Banks are concerned New Zealand First’s bid to launch a government-run KiwiSaver provider risks undermining the whole KiwiSaver scheme.
The KiwiFund Bill proposes establishing a working group to advise on setting up a fund that’s guaranteed by the government, has lower fees and gives preferential treatment to ethical and New Zealand-based investments.
Having passed its first reading in Parliament on February 21, the public had until April 13 to provide feedback on the Bill to the Economic Development, Science and Innovation Select Committee.
Government guarantee skews competition
The NZBA argues giving preferential treatment to ‘KiwiFund’ in the form of a government guarantee would “skew the competitive nature of the KiwiSaver market”.
While banks are arguably the worst offenders in terms of giving their customers incentives to join their KiwiSaver schemes, the NZBA points to a warning the Financial Markets Authority (FMA) recently made on this: “Our [The FMA's] concern would centre on whether the value of the incentive is such that the customer focused on that, rather than making a good decision about KiwiSaver.”
The NZBA goes on to say a government guarantee could “create a moral hazard, where investors may not apply the normal rigour to their investment decisions”.
Furthermore, it “may disadvantage investors in other schemes and raises the question: why should all New Zealanders bail out just one group of KiwiSaver investors, or any KiwiSaver investors at all?...
“There is also a risk that some providers may exit the market, resulting in less choice for consumers.”
Prioritising local investment concentrates risk
The NZBA also sees giving preferential treatment to New Zealand-based investments as problematic.
It says, “Currently 47% of total KiwiSaver funds under management are invested in New Zealand assets (we note that this is significantly higher than the New Zealand Superannuation Fund which has 14.4% of its funds under management invested in New Zealand assets).

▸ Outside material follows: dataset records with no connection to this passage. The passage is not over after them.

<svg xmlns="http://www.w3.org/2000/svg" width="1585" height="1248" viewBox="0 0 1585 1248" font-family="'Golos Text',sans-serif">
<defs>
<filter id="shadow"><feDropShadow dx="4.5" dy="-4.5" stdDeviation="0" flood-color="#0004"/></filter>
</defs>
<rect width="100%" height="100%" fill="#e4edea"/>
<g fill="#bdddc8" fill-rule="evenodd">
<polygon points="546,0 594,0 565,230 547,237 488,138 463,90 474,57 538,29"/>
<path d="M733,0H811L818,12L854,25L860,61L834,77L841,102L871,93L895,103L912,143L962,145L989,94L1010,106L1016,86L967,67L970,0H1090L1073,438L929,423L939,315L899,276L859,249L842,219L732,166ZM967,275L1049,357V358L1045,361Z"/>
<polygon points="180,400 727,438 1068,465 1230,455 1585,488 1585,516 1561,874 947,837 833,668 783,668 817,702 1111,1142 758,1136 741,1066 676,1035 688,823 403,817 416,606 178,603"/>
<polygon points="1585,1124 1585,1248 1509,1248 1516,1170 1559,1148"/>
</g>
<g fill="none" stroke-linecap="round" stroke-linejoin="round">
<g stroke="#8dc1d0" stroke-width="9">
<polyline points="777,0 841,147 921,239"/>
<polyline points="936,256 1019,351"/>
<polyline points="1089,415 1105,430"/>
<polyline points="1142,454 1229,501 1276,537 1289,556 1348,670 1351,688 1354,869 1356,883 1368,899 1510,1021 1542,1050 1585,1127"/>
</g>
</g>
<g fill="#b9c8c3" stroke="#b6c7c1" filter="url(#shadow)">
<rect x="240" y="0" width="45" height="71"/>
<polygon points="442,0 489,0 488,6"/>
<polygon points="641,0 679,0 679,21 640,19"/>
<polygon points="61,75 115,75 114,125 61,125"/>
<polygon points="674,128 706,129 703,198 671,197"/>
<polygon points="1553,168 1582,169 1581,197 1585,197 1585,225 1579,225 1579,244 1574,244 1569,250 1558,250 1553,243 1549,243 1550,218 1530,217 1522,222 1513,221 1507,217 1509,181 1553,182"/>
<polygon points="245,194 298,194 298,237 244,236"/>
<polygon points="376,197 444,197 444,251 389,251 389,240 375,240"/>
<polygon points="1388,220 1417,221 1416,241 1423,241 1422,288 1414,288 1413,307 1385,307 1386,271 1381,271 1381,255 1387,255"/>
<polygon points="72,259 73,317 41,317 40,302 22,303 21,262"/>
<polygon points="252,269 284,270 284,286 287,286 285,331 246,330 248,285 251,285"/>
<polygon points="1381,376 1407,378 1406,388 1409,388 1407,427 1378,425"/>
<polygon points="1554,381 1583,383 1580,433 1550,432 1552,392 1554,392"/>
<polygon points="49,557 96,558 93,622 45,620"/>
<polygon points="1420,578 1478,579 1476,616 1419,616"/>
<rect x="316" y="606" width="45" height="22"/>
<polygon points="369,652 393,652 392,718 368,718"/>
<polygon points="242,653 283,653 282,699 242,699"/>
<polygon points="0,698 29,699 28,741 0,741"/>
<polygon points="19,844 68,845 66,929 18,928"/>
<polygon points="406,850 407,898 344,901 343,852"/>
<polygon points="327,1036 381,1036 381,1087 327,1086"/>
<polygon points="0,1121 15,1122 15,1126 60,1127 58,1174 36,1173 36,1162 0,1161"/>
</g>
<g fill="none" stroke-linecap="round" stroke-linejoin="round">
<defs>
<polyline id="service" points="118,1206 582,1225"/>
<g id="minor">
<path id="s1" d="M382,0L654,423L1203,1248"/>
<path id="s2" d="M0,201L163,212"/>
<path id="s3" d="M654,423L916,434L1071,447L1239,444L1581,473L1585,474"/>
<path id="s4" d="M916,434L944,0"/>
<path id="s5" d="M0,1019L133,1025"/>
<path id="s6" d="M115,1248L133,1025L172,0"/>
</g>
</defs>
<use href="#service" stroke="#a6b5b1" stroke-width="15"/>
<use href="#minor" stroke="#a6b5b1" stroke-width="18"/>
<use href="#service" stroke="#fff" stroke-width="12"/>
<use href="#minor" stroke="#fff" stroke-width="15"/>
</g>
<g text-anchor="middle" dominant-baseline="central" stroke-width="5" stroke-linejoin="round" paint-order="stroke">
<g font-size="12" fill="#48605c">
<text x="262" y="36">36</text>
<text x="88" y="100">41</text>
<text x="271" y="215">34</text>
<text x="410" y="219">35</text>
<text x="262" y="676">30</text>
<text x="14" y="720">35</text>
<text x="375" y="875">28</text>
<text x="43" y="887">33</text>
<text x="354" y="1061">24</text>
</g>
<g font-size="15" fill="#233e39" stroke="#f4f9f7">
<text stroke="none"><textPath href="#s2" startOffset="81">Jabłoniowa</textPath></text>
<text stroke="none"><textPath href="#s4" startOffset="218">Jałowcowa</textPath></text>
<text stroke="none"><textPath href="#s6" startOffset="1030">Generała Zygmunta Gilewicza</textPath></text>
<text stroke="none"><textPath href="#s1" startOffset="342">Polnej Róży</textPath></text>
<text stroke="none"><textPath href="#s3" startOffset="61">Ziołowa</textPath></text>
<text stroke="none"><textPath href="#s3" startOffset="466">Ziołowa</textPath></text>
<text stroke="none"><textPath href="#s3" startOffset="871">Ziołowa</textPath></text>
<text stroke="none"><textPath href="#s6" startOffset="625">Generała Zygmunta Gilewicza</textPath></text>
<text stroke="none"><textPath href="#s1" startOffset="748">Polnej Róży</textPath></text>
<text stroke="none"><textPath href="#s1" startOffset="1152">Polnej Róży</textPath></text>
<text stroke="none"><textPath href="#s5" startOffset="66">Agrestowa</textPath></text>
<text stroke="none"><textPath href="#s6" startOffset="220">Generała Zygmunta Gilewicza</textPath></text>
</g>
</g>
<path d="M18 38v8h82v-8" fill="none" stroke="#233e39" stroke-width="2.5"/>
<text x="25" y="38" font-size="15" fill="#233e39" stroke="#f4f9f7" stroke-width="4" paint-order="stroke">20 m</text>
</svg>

This suggests there is already a strong representation of New Zealand assets in KiwiSaver.
“Mandating a bias towards New Zealand assets by way of the Bill could inflate New Zealand asset prices and create concentration risk, which could adversely impact fund performance.
“Additionally, it may encourage investment in passive conservative assets which does not benefit New Zealand businesses.”
Implying the KiwiSaver regime isn't in good shape dampens investor confidence
Fundamentally, the NZBA says the proposals in the Bill signal that something’s wrong with the current KiwiSaver regime and that the FMA isn’t adequately regulating providers.
The NZBA disagrees with the general policy statement that the working group “examine the accountability of current KiwiSaver providers relating to complaints of charging exorbitant fees, unethical investments, and profiteering in the trading of KiwiSaver providers”.
It says claims of exorbitant fees, unethical investments and profiteering generalised across the industry are simply incorrect.
While KiwiSaver investment fees as a percentage of returns fell in 2017 (from 16.87% in 2016), they still sat at 9.84%, according to the FMA.
The NZBA says “significant work” is underway across the industry to help KiwiSaver investors better understand the fees they pay.
It notes the FMA’s focus on this area, which has resulted in providers being made to publish fees in dollar terms as of this month.
“Providers offer a wide range of investment options, and this necessitates a wide range of business models,” it says.
“Additionally, the industry has made considerable progress with regard to responsible investment practices. Transparency has greatly improved through the provision of environmental, social and governance statements as part of KiwiSaver product disclosure statements.”
Overall, the NZBA says the working group “should be cognisant of FMA’s efforts to date”.
It warns the signals the Bill sends about the state of the KiwiSaver regime are “likely to have a negative effect on investor confidence”.